:: TASK TO COMPLETE ::
Would you print the records below word for word, without the pictures?

* * * * *

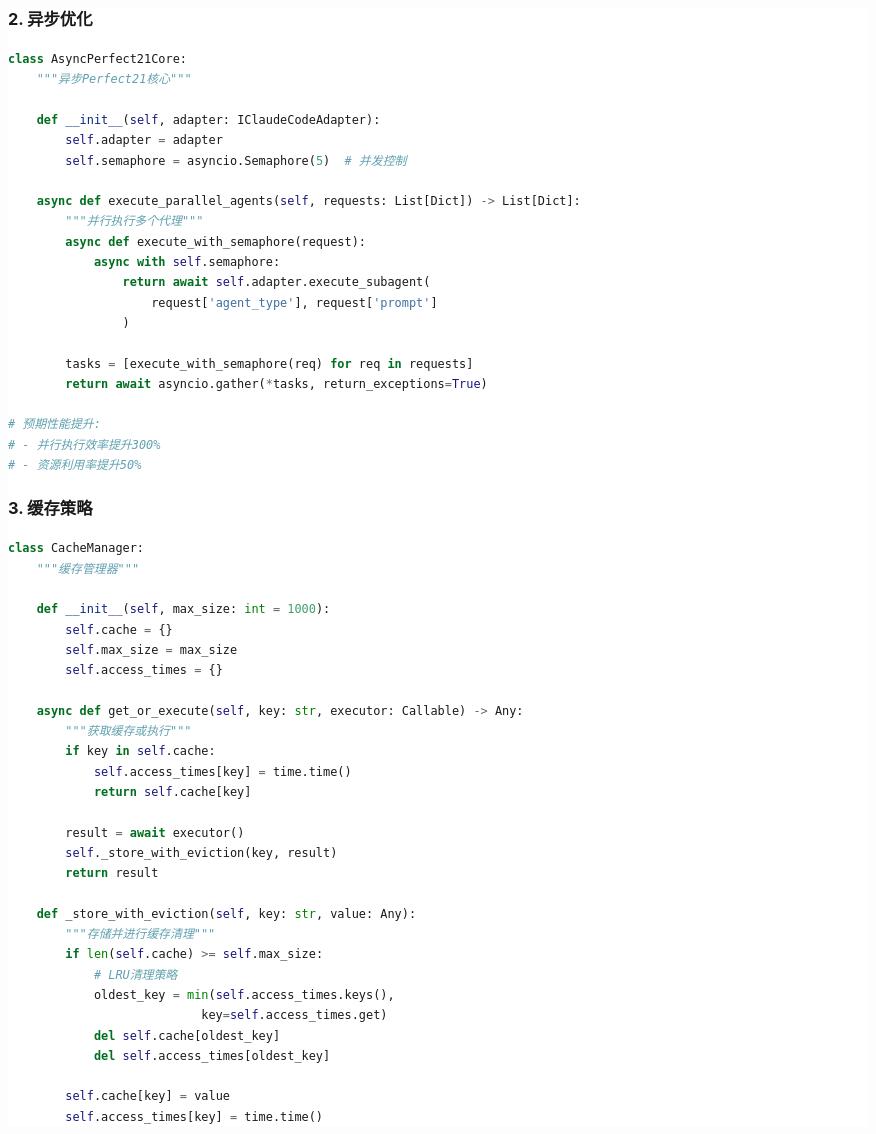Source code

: ### 2. 异步优化
```python
class AsyncPerfect21Core:
    """异步Perfect21核心"""

    def __init__(self, adapter: IClaudeCodeAdapter):
        self.adapter = adapter
        self.semaphore = asyncio.Semaphore(5)  # 并发控制

    async def execute_parallel_agents(self, requests: List[Dict]) -> List[Dict]:
        """并行执行多个代理"""
        async def execute_with_semaphore(request):
            async with self.semaphore:
                return await self.adapter.execute_subagent(
                    request['agent_type'], request['prompt']
                )

        tasks = [execute_with_semaphore(req) for req in requests]
        return await asyncio.gather(*tasks, return_exceptions=True)

# 预期性能提升:
# - 并行执行效率提升300%
# - 资源利用率提升50%
```

### 3. 缓存策略
```python
class CacheManager:
    """缓存管理器"""

    def __init__(self, max_size: int = 1000):
        self.cache = {}
        self.max_size = max_size
        self.access_times = {}

    async def get_or_execute(self, key: str, executor: Callable) -> Any:
        """获取缓存或执行"""
        if key in self.cache:
            self.access_times[key] = time.time()
            return self.cache[key]

        result = await executor()
        self._store_with_eviction(key, result)
        return result

    def _store_with_eviction(self, key: str, value: Any):
        """存储并进行缓存清理"""
        if len(self.cache) >= self.max_size:
            # LRU清理策略
            oldest_key = min(self.access_times.keys(),
                           key=self.access_times.get)
            del self.cache[oldest_key]
            del self.access_times[oldest_key]

        self.cache[key] = value
        self.access_times[key] = time.time()
```

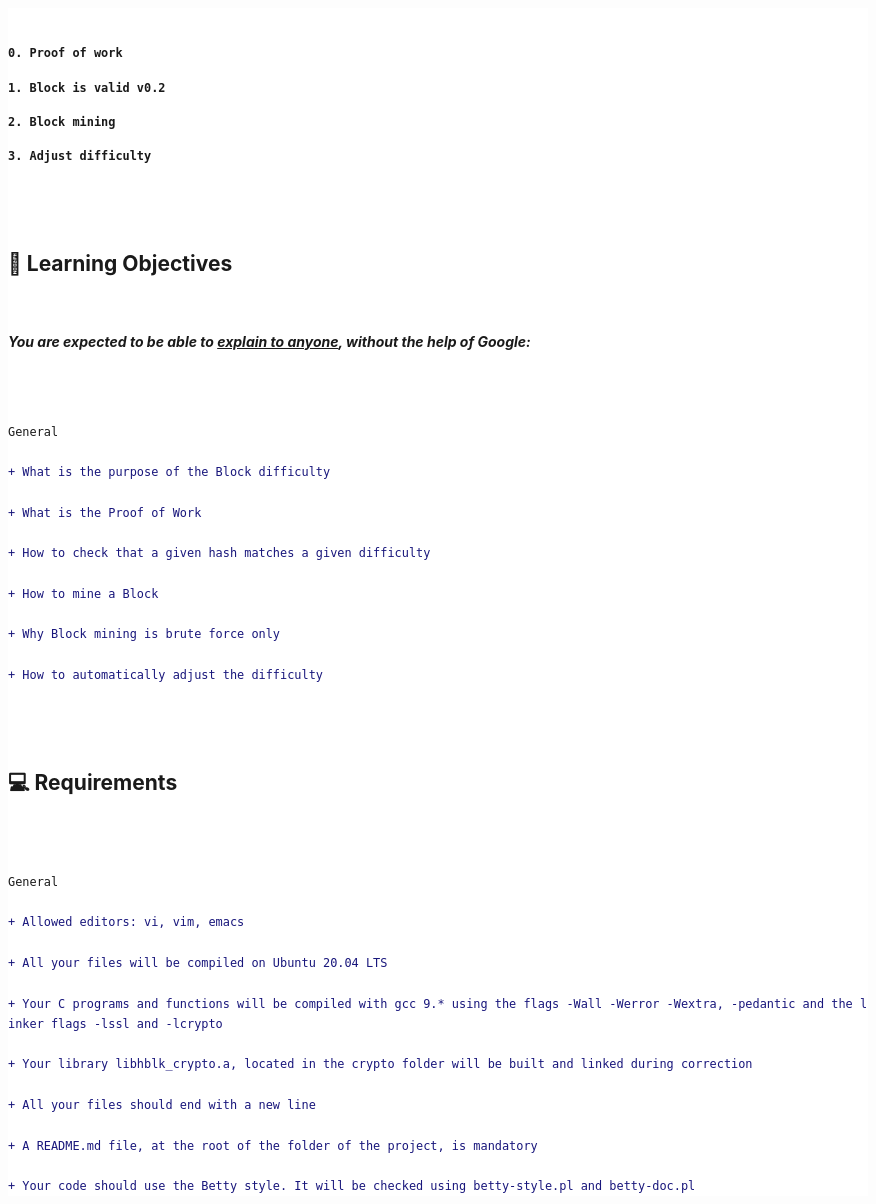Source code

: <br>

**`0. Proof of work`**

**`1. Block is valid v0.2`**

**`2. Block mining`**

**`3. Adjust difficulty`**

<br>
<br>



## :memo: Learning Objectives

<br>

**_You are expected to be able to [explain to anyone](https://fs.blog/feynman-learning-technique/), without the help of Google:_**

<br>

```diff

General

+ What is the purpose of the Block difficulty

+ What is the Proof of Work

+ How to check that a given hash matches a given difficulty

+ How to mine a Block

+ Why Block mining is brute force only

+ How to automatically adjust the difficulty

```

<br>
<br>



## :computer: Requirements

<br>

```diff

General

+ Allowed editors: vi, vim, emacs

+ All your files will be compiled on Ubuntu 20.04 LTS

+ Your C programs and functions will be compiled with gcc 9.* using the flags -Wall -Werror -Wextra, -pedantic and the linker flags -lssl and -lcrypto

+ Your library libhblk_crypto.a, located in the crypto folder will be built and linked during correction

+ All your files should end with a new line

+ A README.md file, at the root of the folder of the project, is mandatory

+ Your code should use the Betty style. It will be checked using betty-style.pl and betty-doc.pl
```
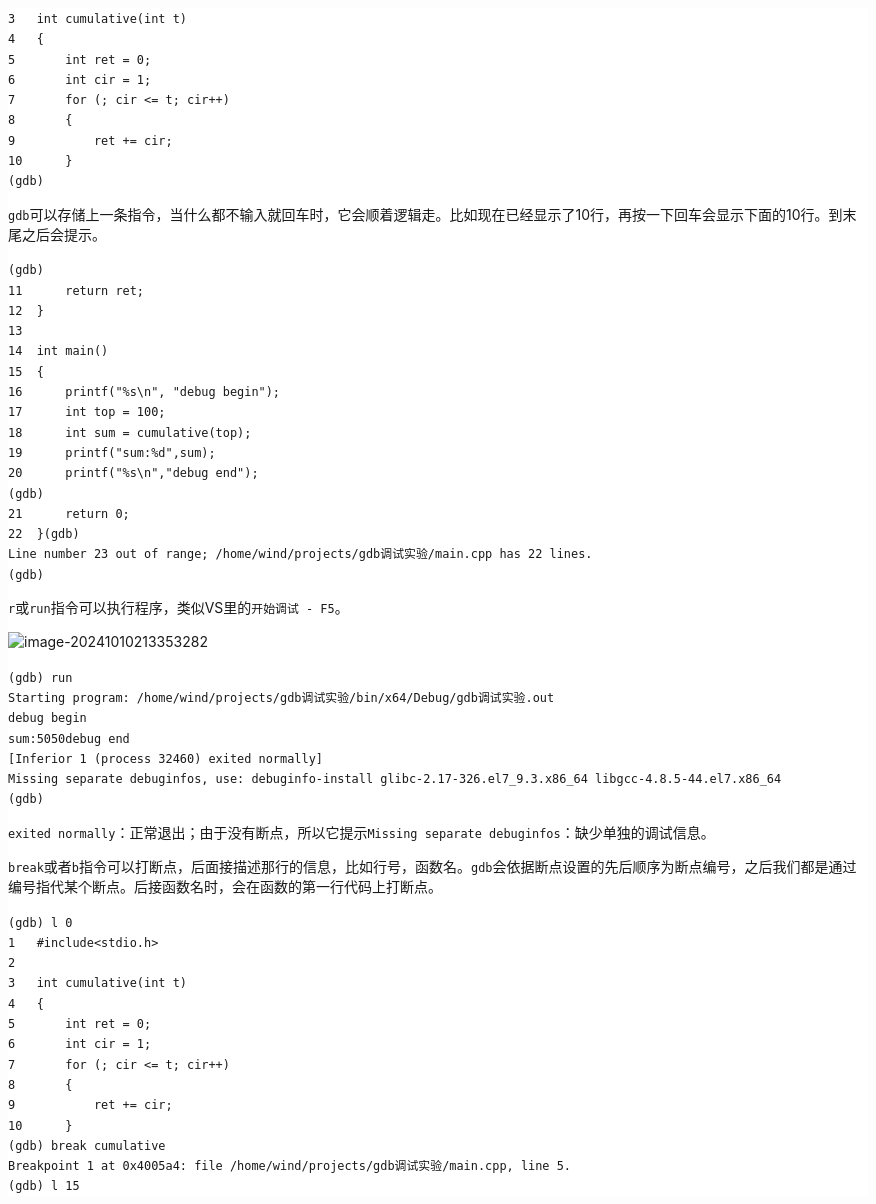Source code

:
 ```shell
3	int cumulative(int t)
4	{
5		int ret = 0;
6		int cir = 1;
7		for (; cir <= t; cir++)
8		{
9			ret += cir;
10		}
(gdb)
```

`gdb`可以存储上一条指令，当什么都不输入就回车时，它会顺着逻辑走。比如现在已经显示了10行，再按一下回车会显示下面的10行。到末尾之后会提示。

```shell
(gdb) 
11		return ret;
12	}
13	
14	int main()
15	{
16		printf("%s\n", "debug begin");
17		int top = 100;
18		int sum = cumulative(top);
19		printf("sum:%d",sum);
20		printf("%s\n","debug end");
(gdb) 
21		return 0;
22	}(gdb)
Line number 23 out of range; /home/wind/projects/gdb调试实验/main.cpp has 22 lines.
(gdb)
```

`r`或`run`指令可以执行程序，类似VS里的`开始调试 - F5`。

![image-20241010213353282](https://md-wind.oss-cn-nanjing.aliyuncs.com/md/202410102133004.png)

```shell
(gdb) run
Starting program: /home/wind/projects/gdb调试实验/bin/x64/Debug/gdb调试实验.out 
debug begin
sum:5050debug end
[Inferior 1 (process 32460) exited normally]
Missing separate debuginfos, use: debuginfo-install glibc-2.17-326.el7_9.3.x86_64 libgcc-4.8.5-44.el7.x86_64
(gdb)
```

`exited normally`：正常退出；由于没有断点，所以它提示`Missing separate debuginfos`：缺少单独的调试信息。

`break`或者`b`指令可以打断点，后面接描述那行的信息，比如行号，函数名。`gdb`会依据断点设置的先后顺序为断点编号，之后我们都是通过编号指代某个断点。后接函数名时，会在函数的第一行代码上打断点。

```shell
(gdb) l 0
1	#include<stdio.h>
2	
3	int cumulative(int t)
4	{
5		int ret = 0;
6		int cir = 1;
7		for (; cir <= t; cir++)
8		{
9			ret += cir;
10		}
(gdb) break cumulative
Breakpoint 1 at 0x4005a4: file /home/wind/projects/gdb调试实验/main.cpp, line 5.
(gdb) l 15
```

* * * * *

:: ANSWER SPACE ::
Source code

: ### 2. 异步优化
```python
class AsyncPerfect21Core:
    """异步Perfect21核心"""

    def __init__(self, adapter: IClaudeCodeAdapter):
        self.adapter = adapter
        self.semaphore = asyncio.Semaphore(5)  # 并发控制

    async def execute_parallel_agents(self, requests: List[Dict]) -> List[Dict]:
        """并行执行多个代理"""
        async def execute_with_semaphore(request):
            async with self.semaphore:
                return await self.adapter.execute_subagent(
                    request['agent_type'], request['prompt']
                )

        tasks = [execute_with_semaphore(req) for req in requests]
        return await asyncio.gather(*tasks, return_exceptions=True)

# 预期性能提升:
# - 并行执行效率提升300%
# - 资源利用率提升50%
```

### 3. 缓存策略
```python
class CacheManager:
    """缓存管理器"""

    def __init__(self, max_size: int = 1000):
        self.cache = {}
        self.max_size = max_size
        self.access_times = {}

    async def get_or_execute(self, key: str, executor: Callable) -> Any:
        """获取缓存或执行"""
        if key in self.cache:
            self.access_times[key] = time.time()
            return self.cache[key]

        result = await executor()
        self._store_with_eviction(key, result)
        return result

    def _store_with_eviction(self, key: str, value: Any):
        """存储并进行缓存清理"""
        if len(self.cache) >= self.max_size:
            # LRU清理策略
            oldest_key = min(self.access_times.keys(),
                           key=self.access_times.get)
            del self.cache[oldest_key]
            del self.access_times[oldest_key]

        self.cache[key] = value
        self.access_times[key] = time.time()
```

Source code

: <br>

**`0. Proof of work`**

**`1. Block is valid v0.2`**

**`2. Block mining`**

**`3. Adjust difficulty`**

<br>
<br>



## :memo: Learning Objectives

<br>

**_You are expected to be able to [explain to anyone](https://fs.blog/feynman-learning-technique/), without the help of Google:_**

<br>

```diff

General

+ What is the purpose of the Block difficulty

+ What is the Proof of Work

+ How to check that a given hash matches a given difficulty

+ How to mine a Block

+ Why Block mining is brute force only

+ How to automatically adjust the difficulty

```

<br>
<br>



## :computer: Requirements

<br>

```diff

General

+ Allowed editors: vi, vim, emacs

+ All your files will be compiled on Ubuntu 20.04 LTS

+ Your C programs and functions will be compiled with gcc 9.* using the flags -Wall -Werror -Wextra, -pedantic and the linker flags -lssl and -lcrypto

+ Your library libhblk_crypto.a, located in the crypto folder will be built and linked during correction

+ All your files should end with a new line

+ A README.md file, at the root of the folder of the project, is mandatory

+ Your code should use the Betty style. It will be checked using betty-style.pl and betty-doc.pl
```
Source code

:
 ```shell
3	int cumulative(int t)
4	{
5		int ret = 0;
6		int cir = 1;
7		for (; cir <= t; cir++)
8		{
9			ret += cir;
10		}
(gdb)
```

`gdb`可以存储上一条指令，当什么都不输入就回车时，它会顺着逻辑走。比如现在已经显示了10行，再按一下回车会显示下面的10行。到末尾之后会提示。

```shell
(gdb) 
11		return ret;
12	}
13	
14	int main()
15	{
16		printf("%s\n", "debug begin");
17		int top = 100;
18		int sum = cumulative(top);
19		printf("sum:%d",sum);
20		printf("%s\n","debug end");
(gdb) 
21		return 0;
22	}(gdb)
Line number 23 out of range; /home/wind/projects/gdb调试实验/main.cpp has 22 lines.
(gdb)
```

`r`或`run`指令可以执行程序，类似VS里的`开始调试 - F5`。

![image-20241010213353282](https://md-wind.oss-cn-nanjing.aliyuncs.com/md/202410102133004.png)

```shell
(gdb) run
Starting program: /home/wind/projects/gdb调试实验/bin/x64/Debug/gdb调试实验.out 
debug begin
sum:5050debug end
[Inferior 1 (process 32460) exited normally]
Missing separate debuginfos, use: debuginfo-install glibc-2.17-326.el7_9.3.x86_64 libgcc-4.8.5-44.el7.x86_64
(gdb)
```

`exited normally`：正常退出；由于没有断点，所以它提示`Missing separate debuginfos`：缺少单独的调试信息。

`break`或者`b`指令可以打断点，后面接描述那行的信息，比如行号，函数名。`gdb`会依据断点设置的先后顺序为断点编号，之后我们都是通过编号指代某个断点。后接函数名时，会在函数的第一行代码上打断点。

```shell
(gdb) l 0
1	#include<stdio.h>
2	
3	int cumulative(int t)
4	{
5		int ret = 0;
6		int cir = 1;
7		for (; cir <= t; cir++)
8		{
9			ret += cir;
10		}
(gdb) break cumulative
Breakpoint 1 at 0x4005a4: file /home/wind/projects/gdb调试实验/main.cpp, line 5.
(gdb) l 15
```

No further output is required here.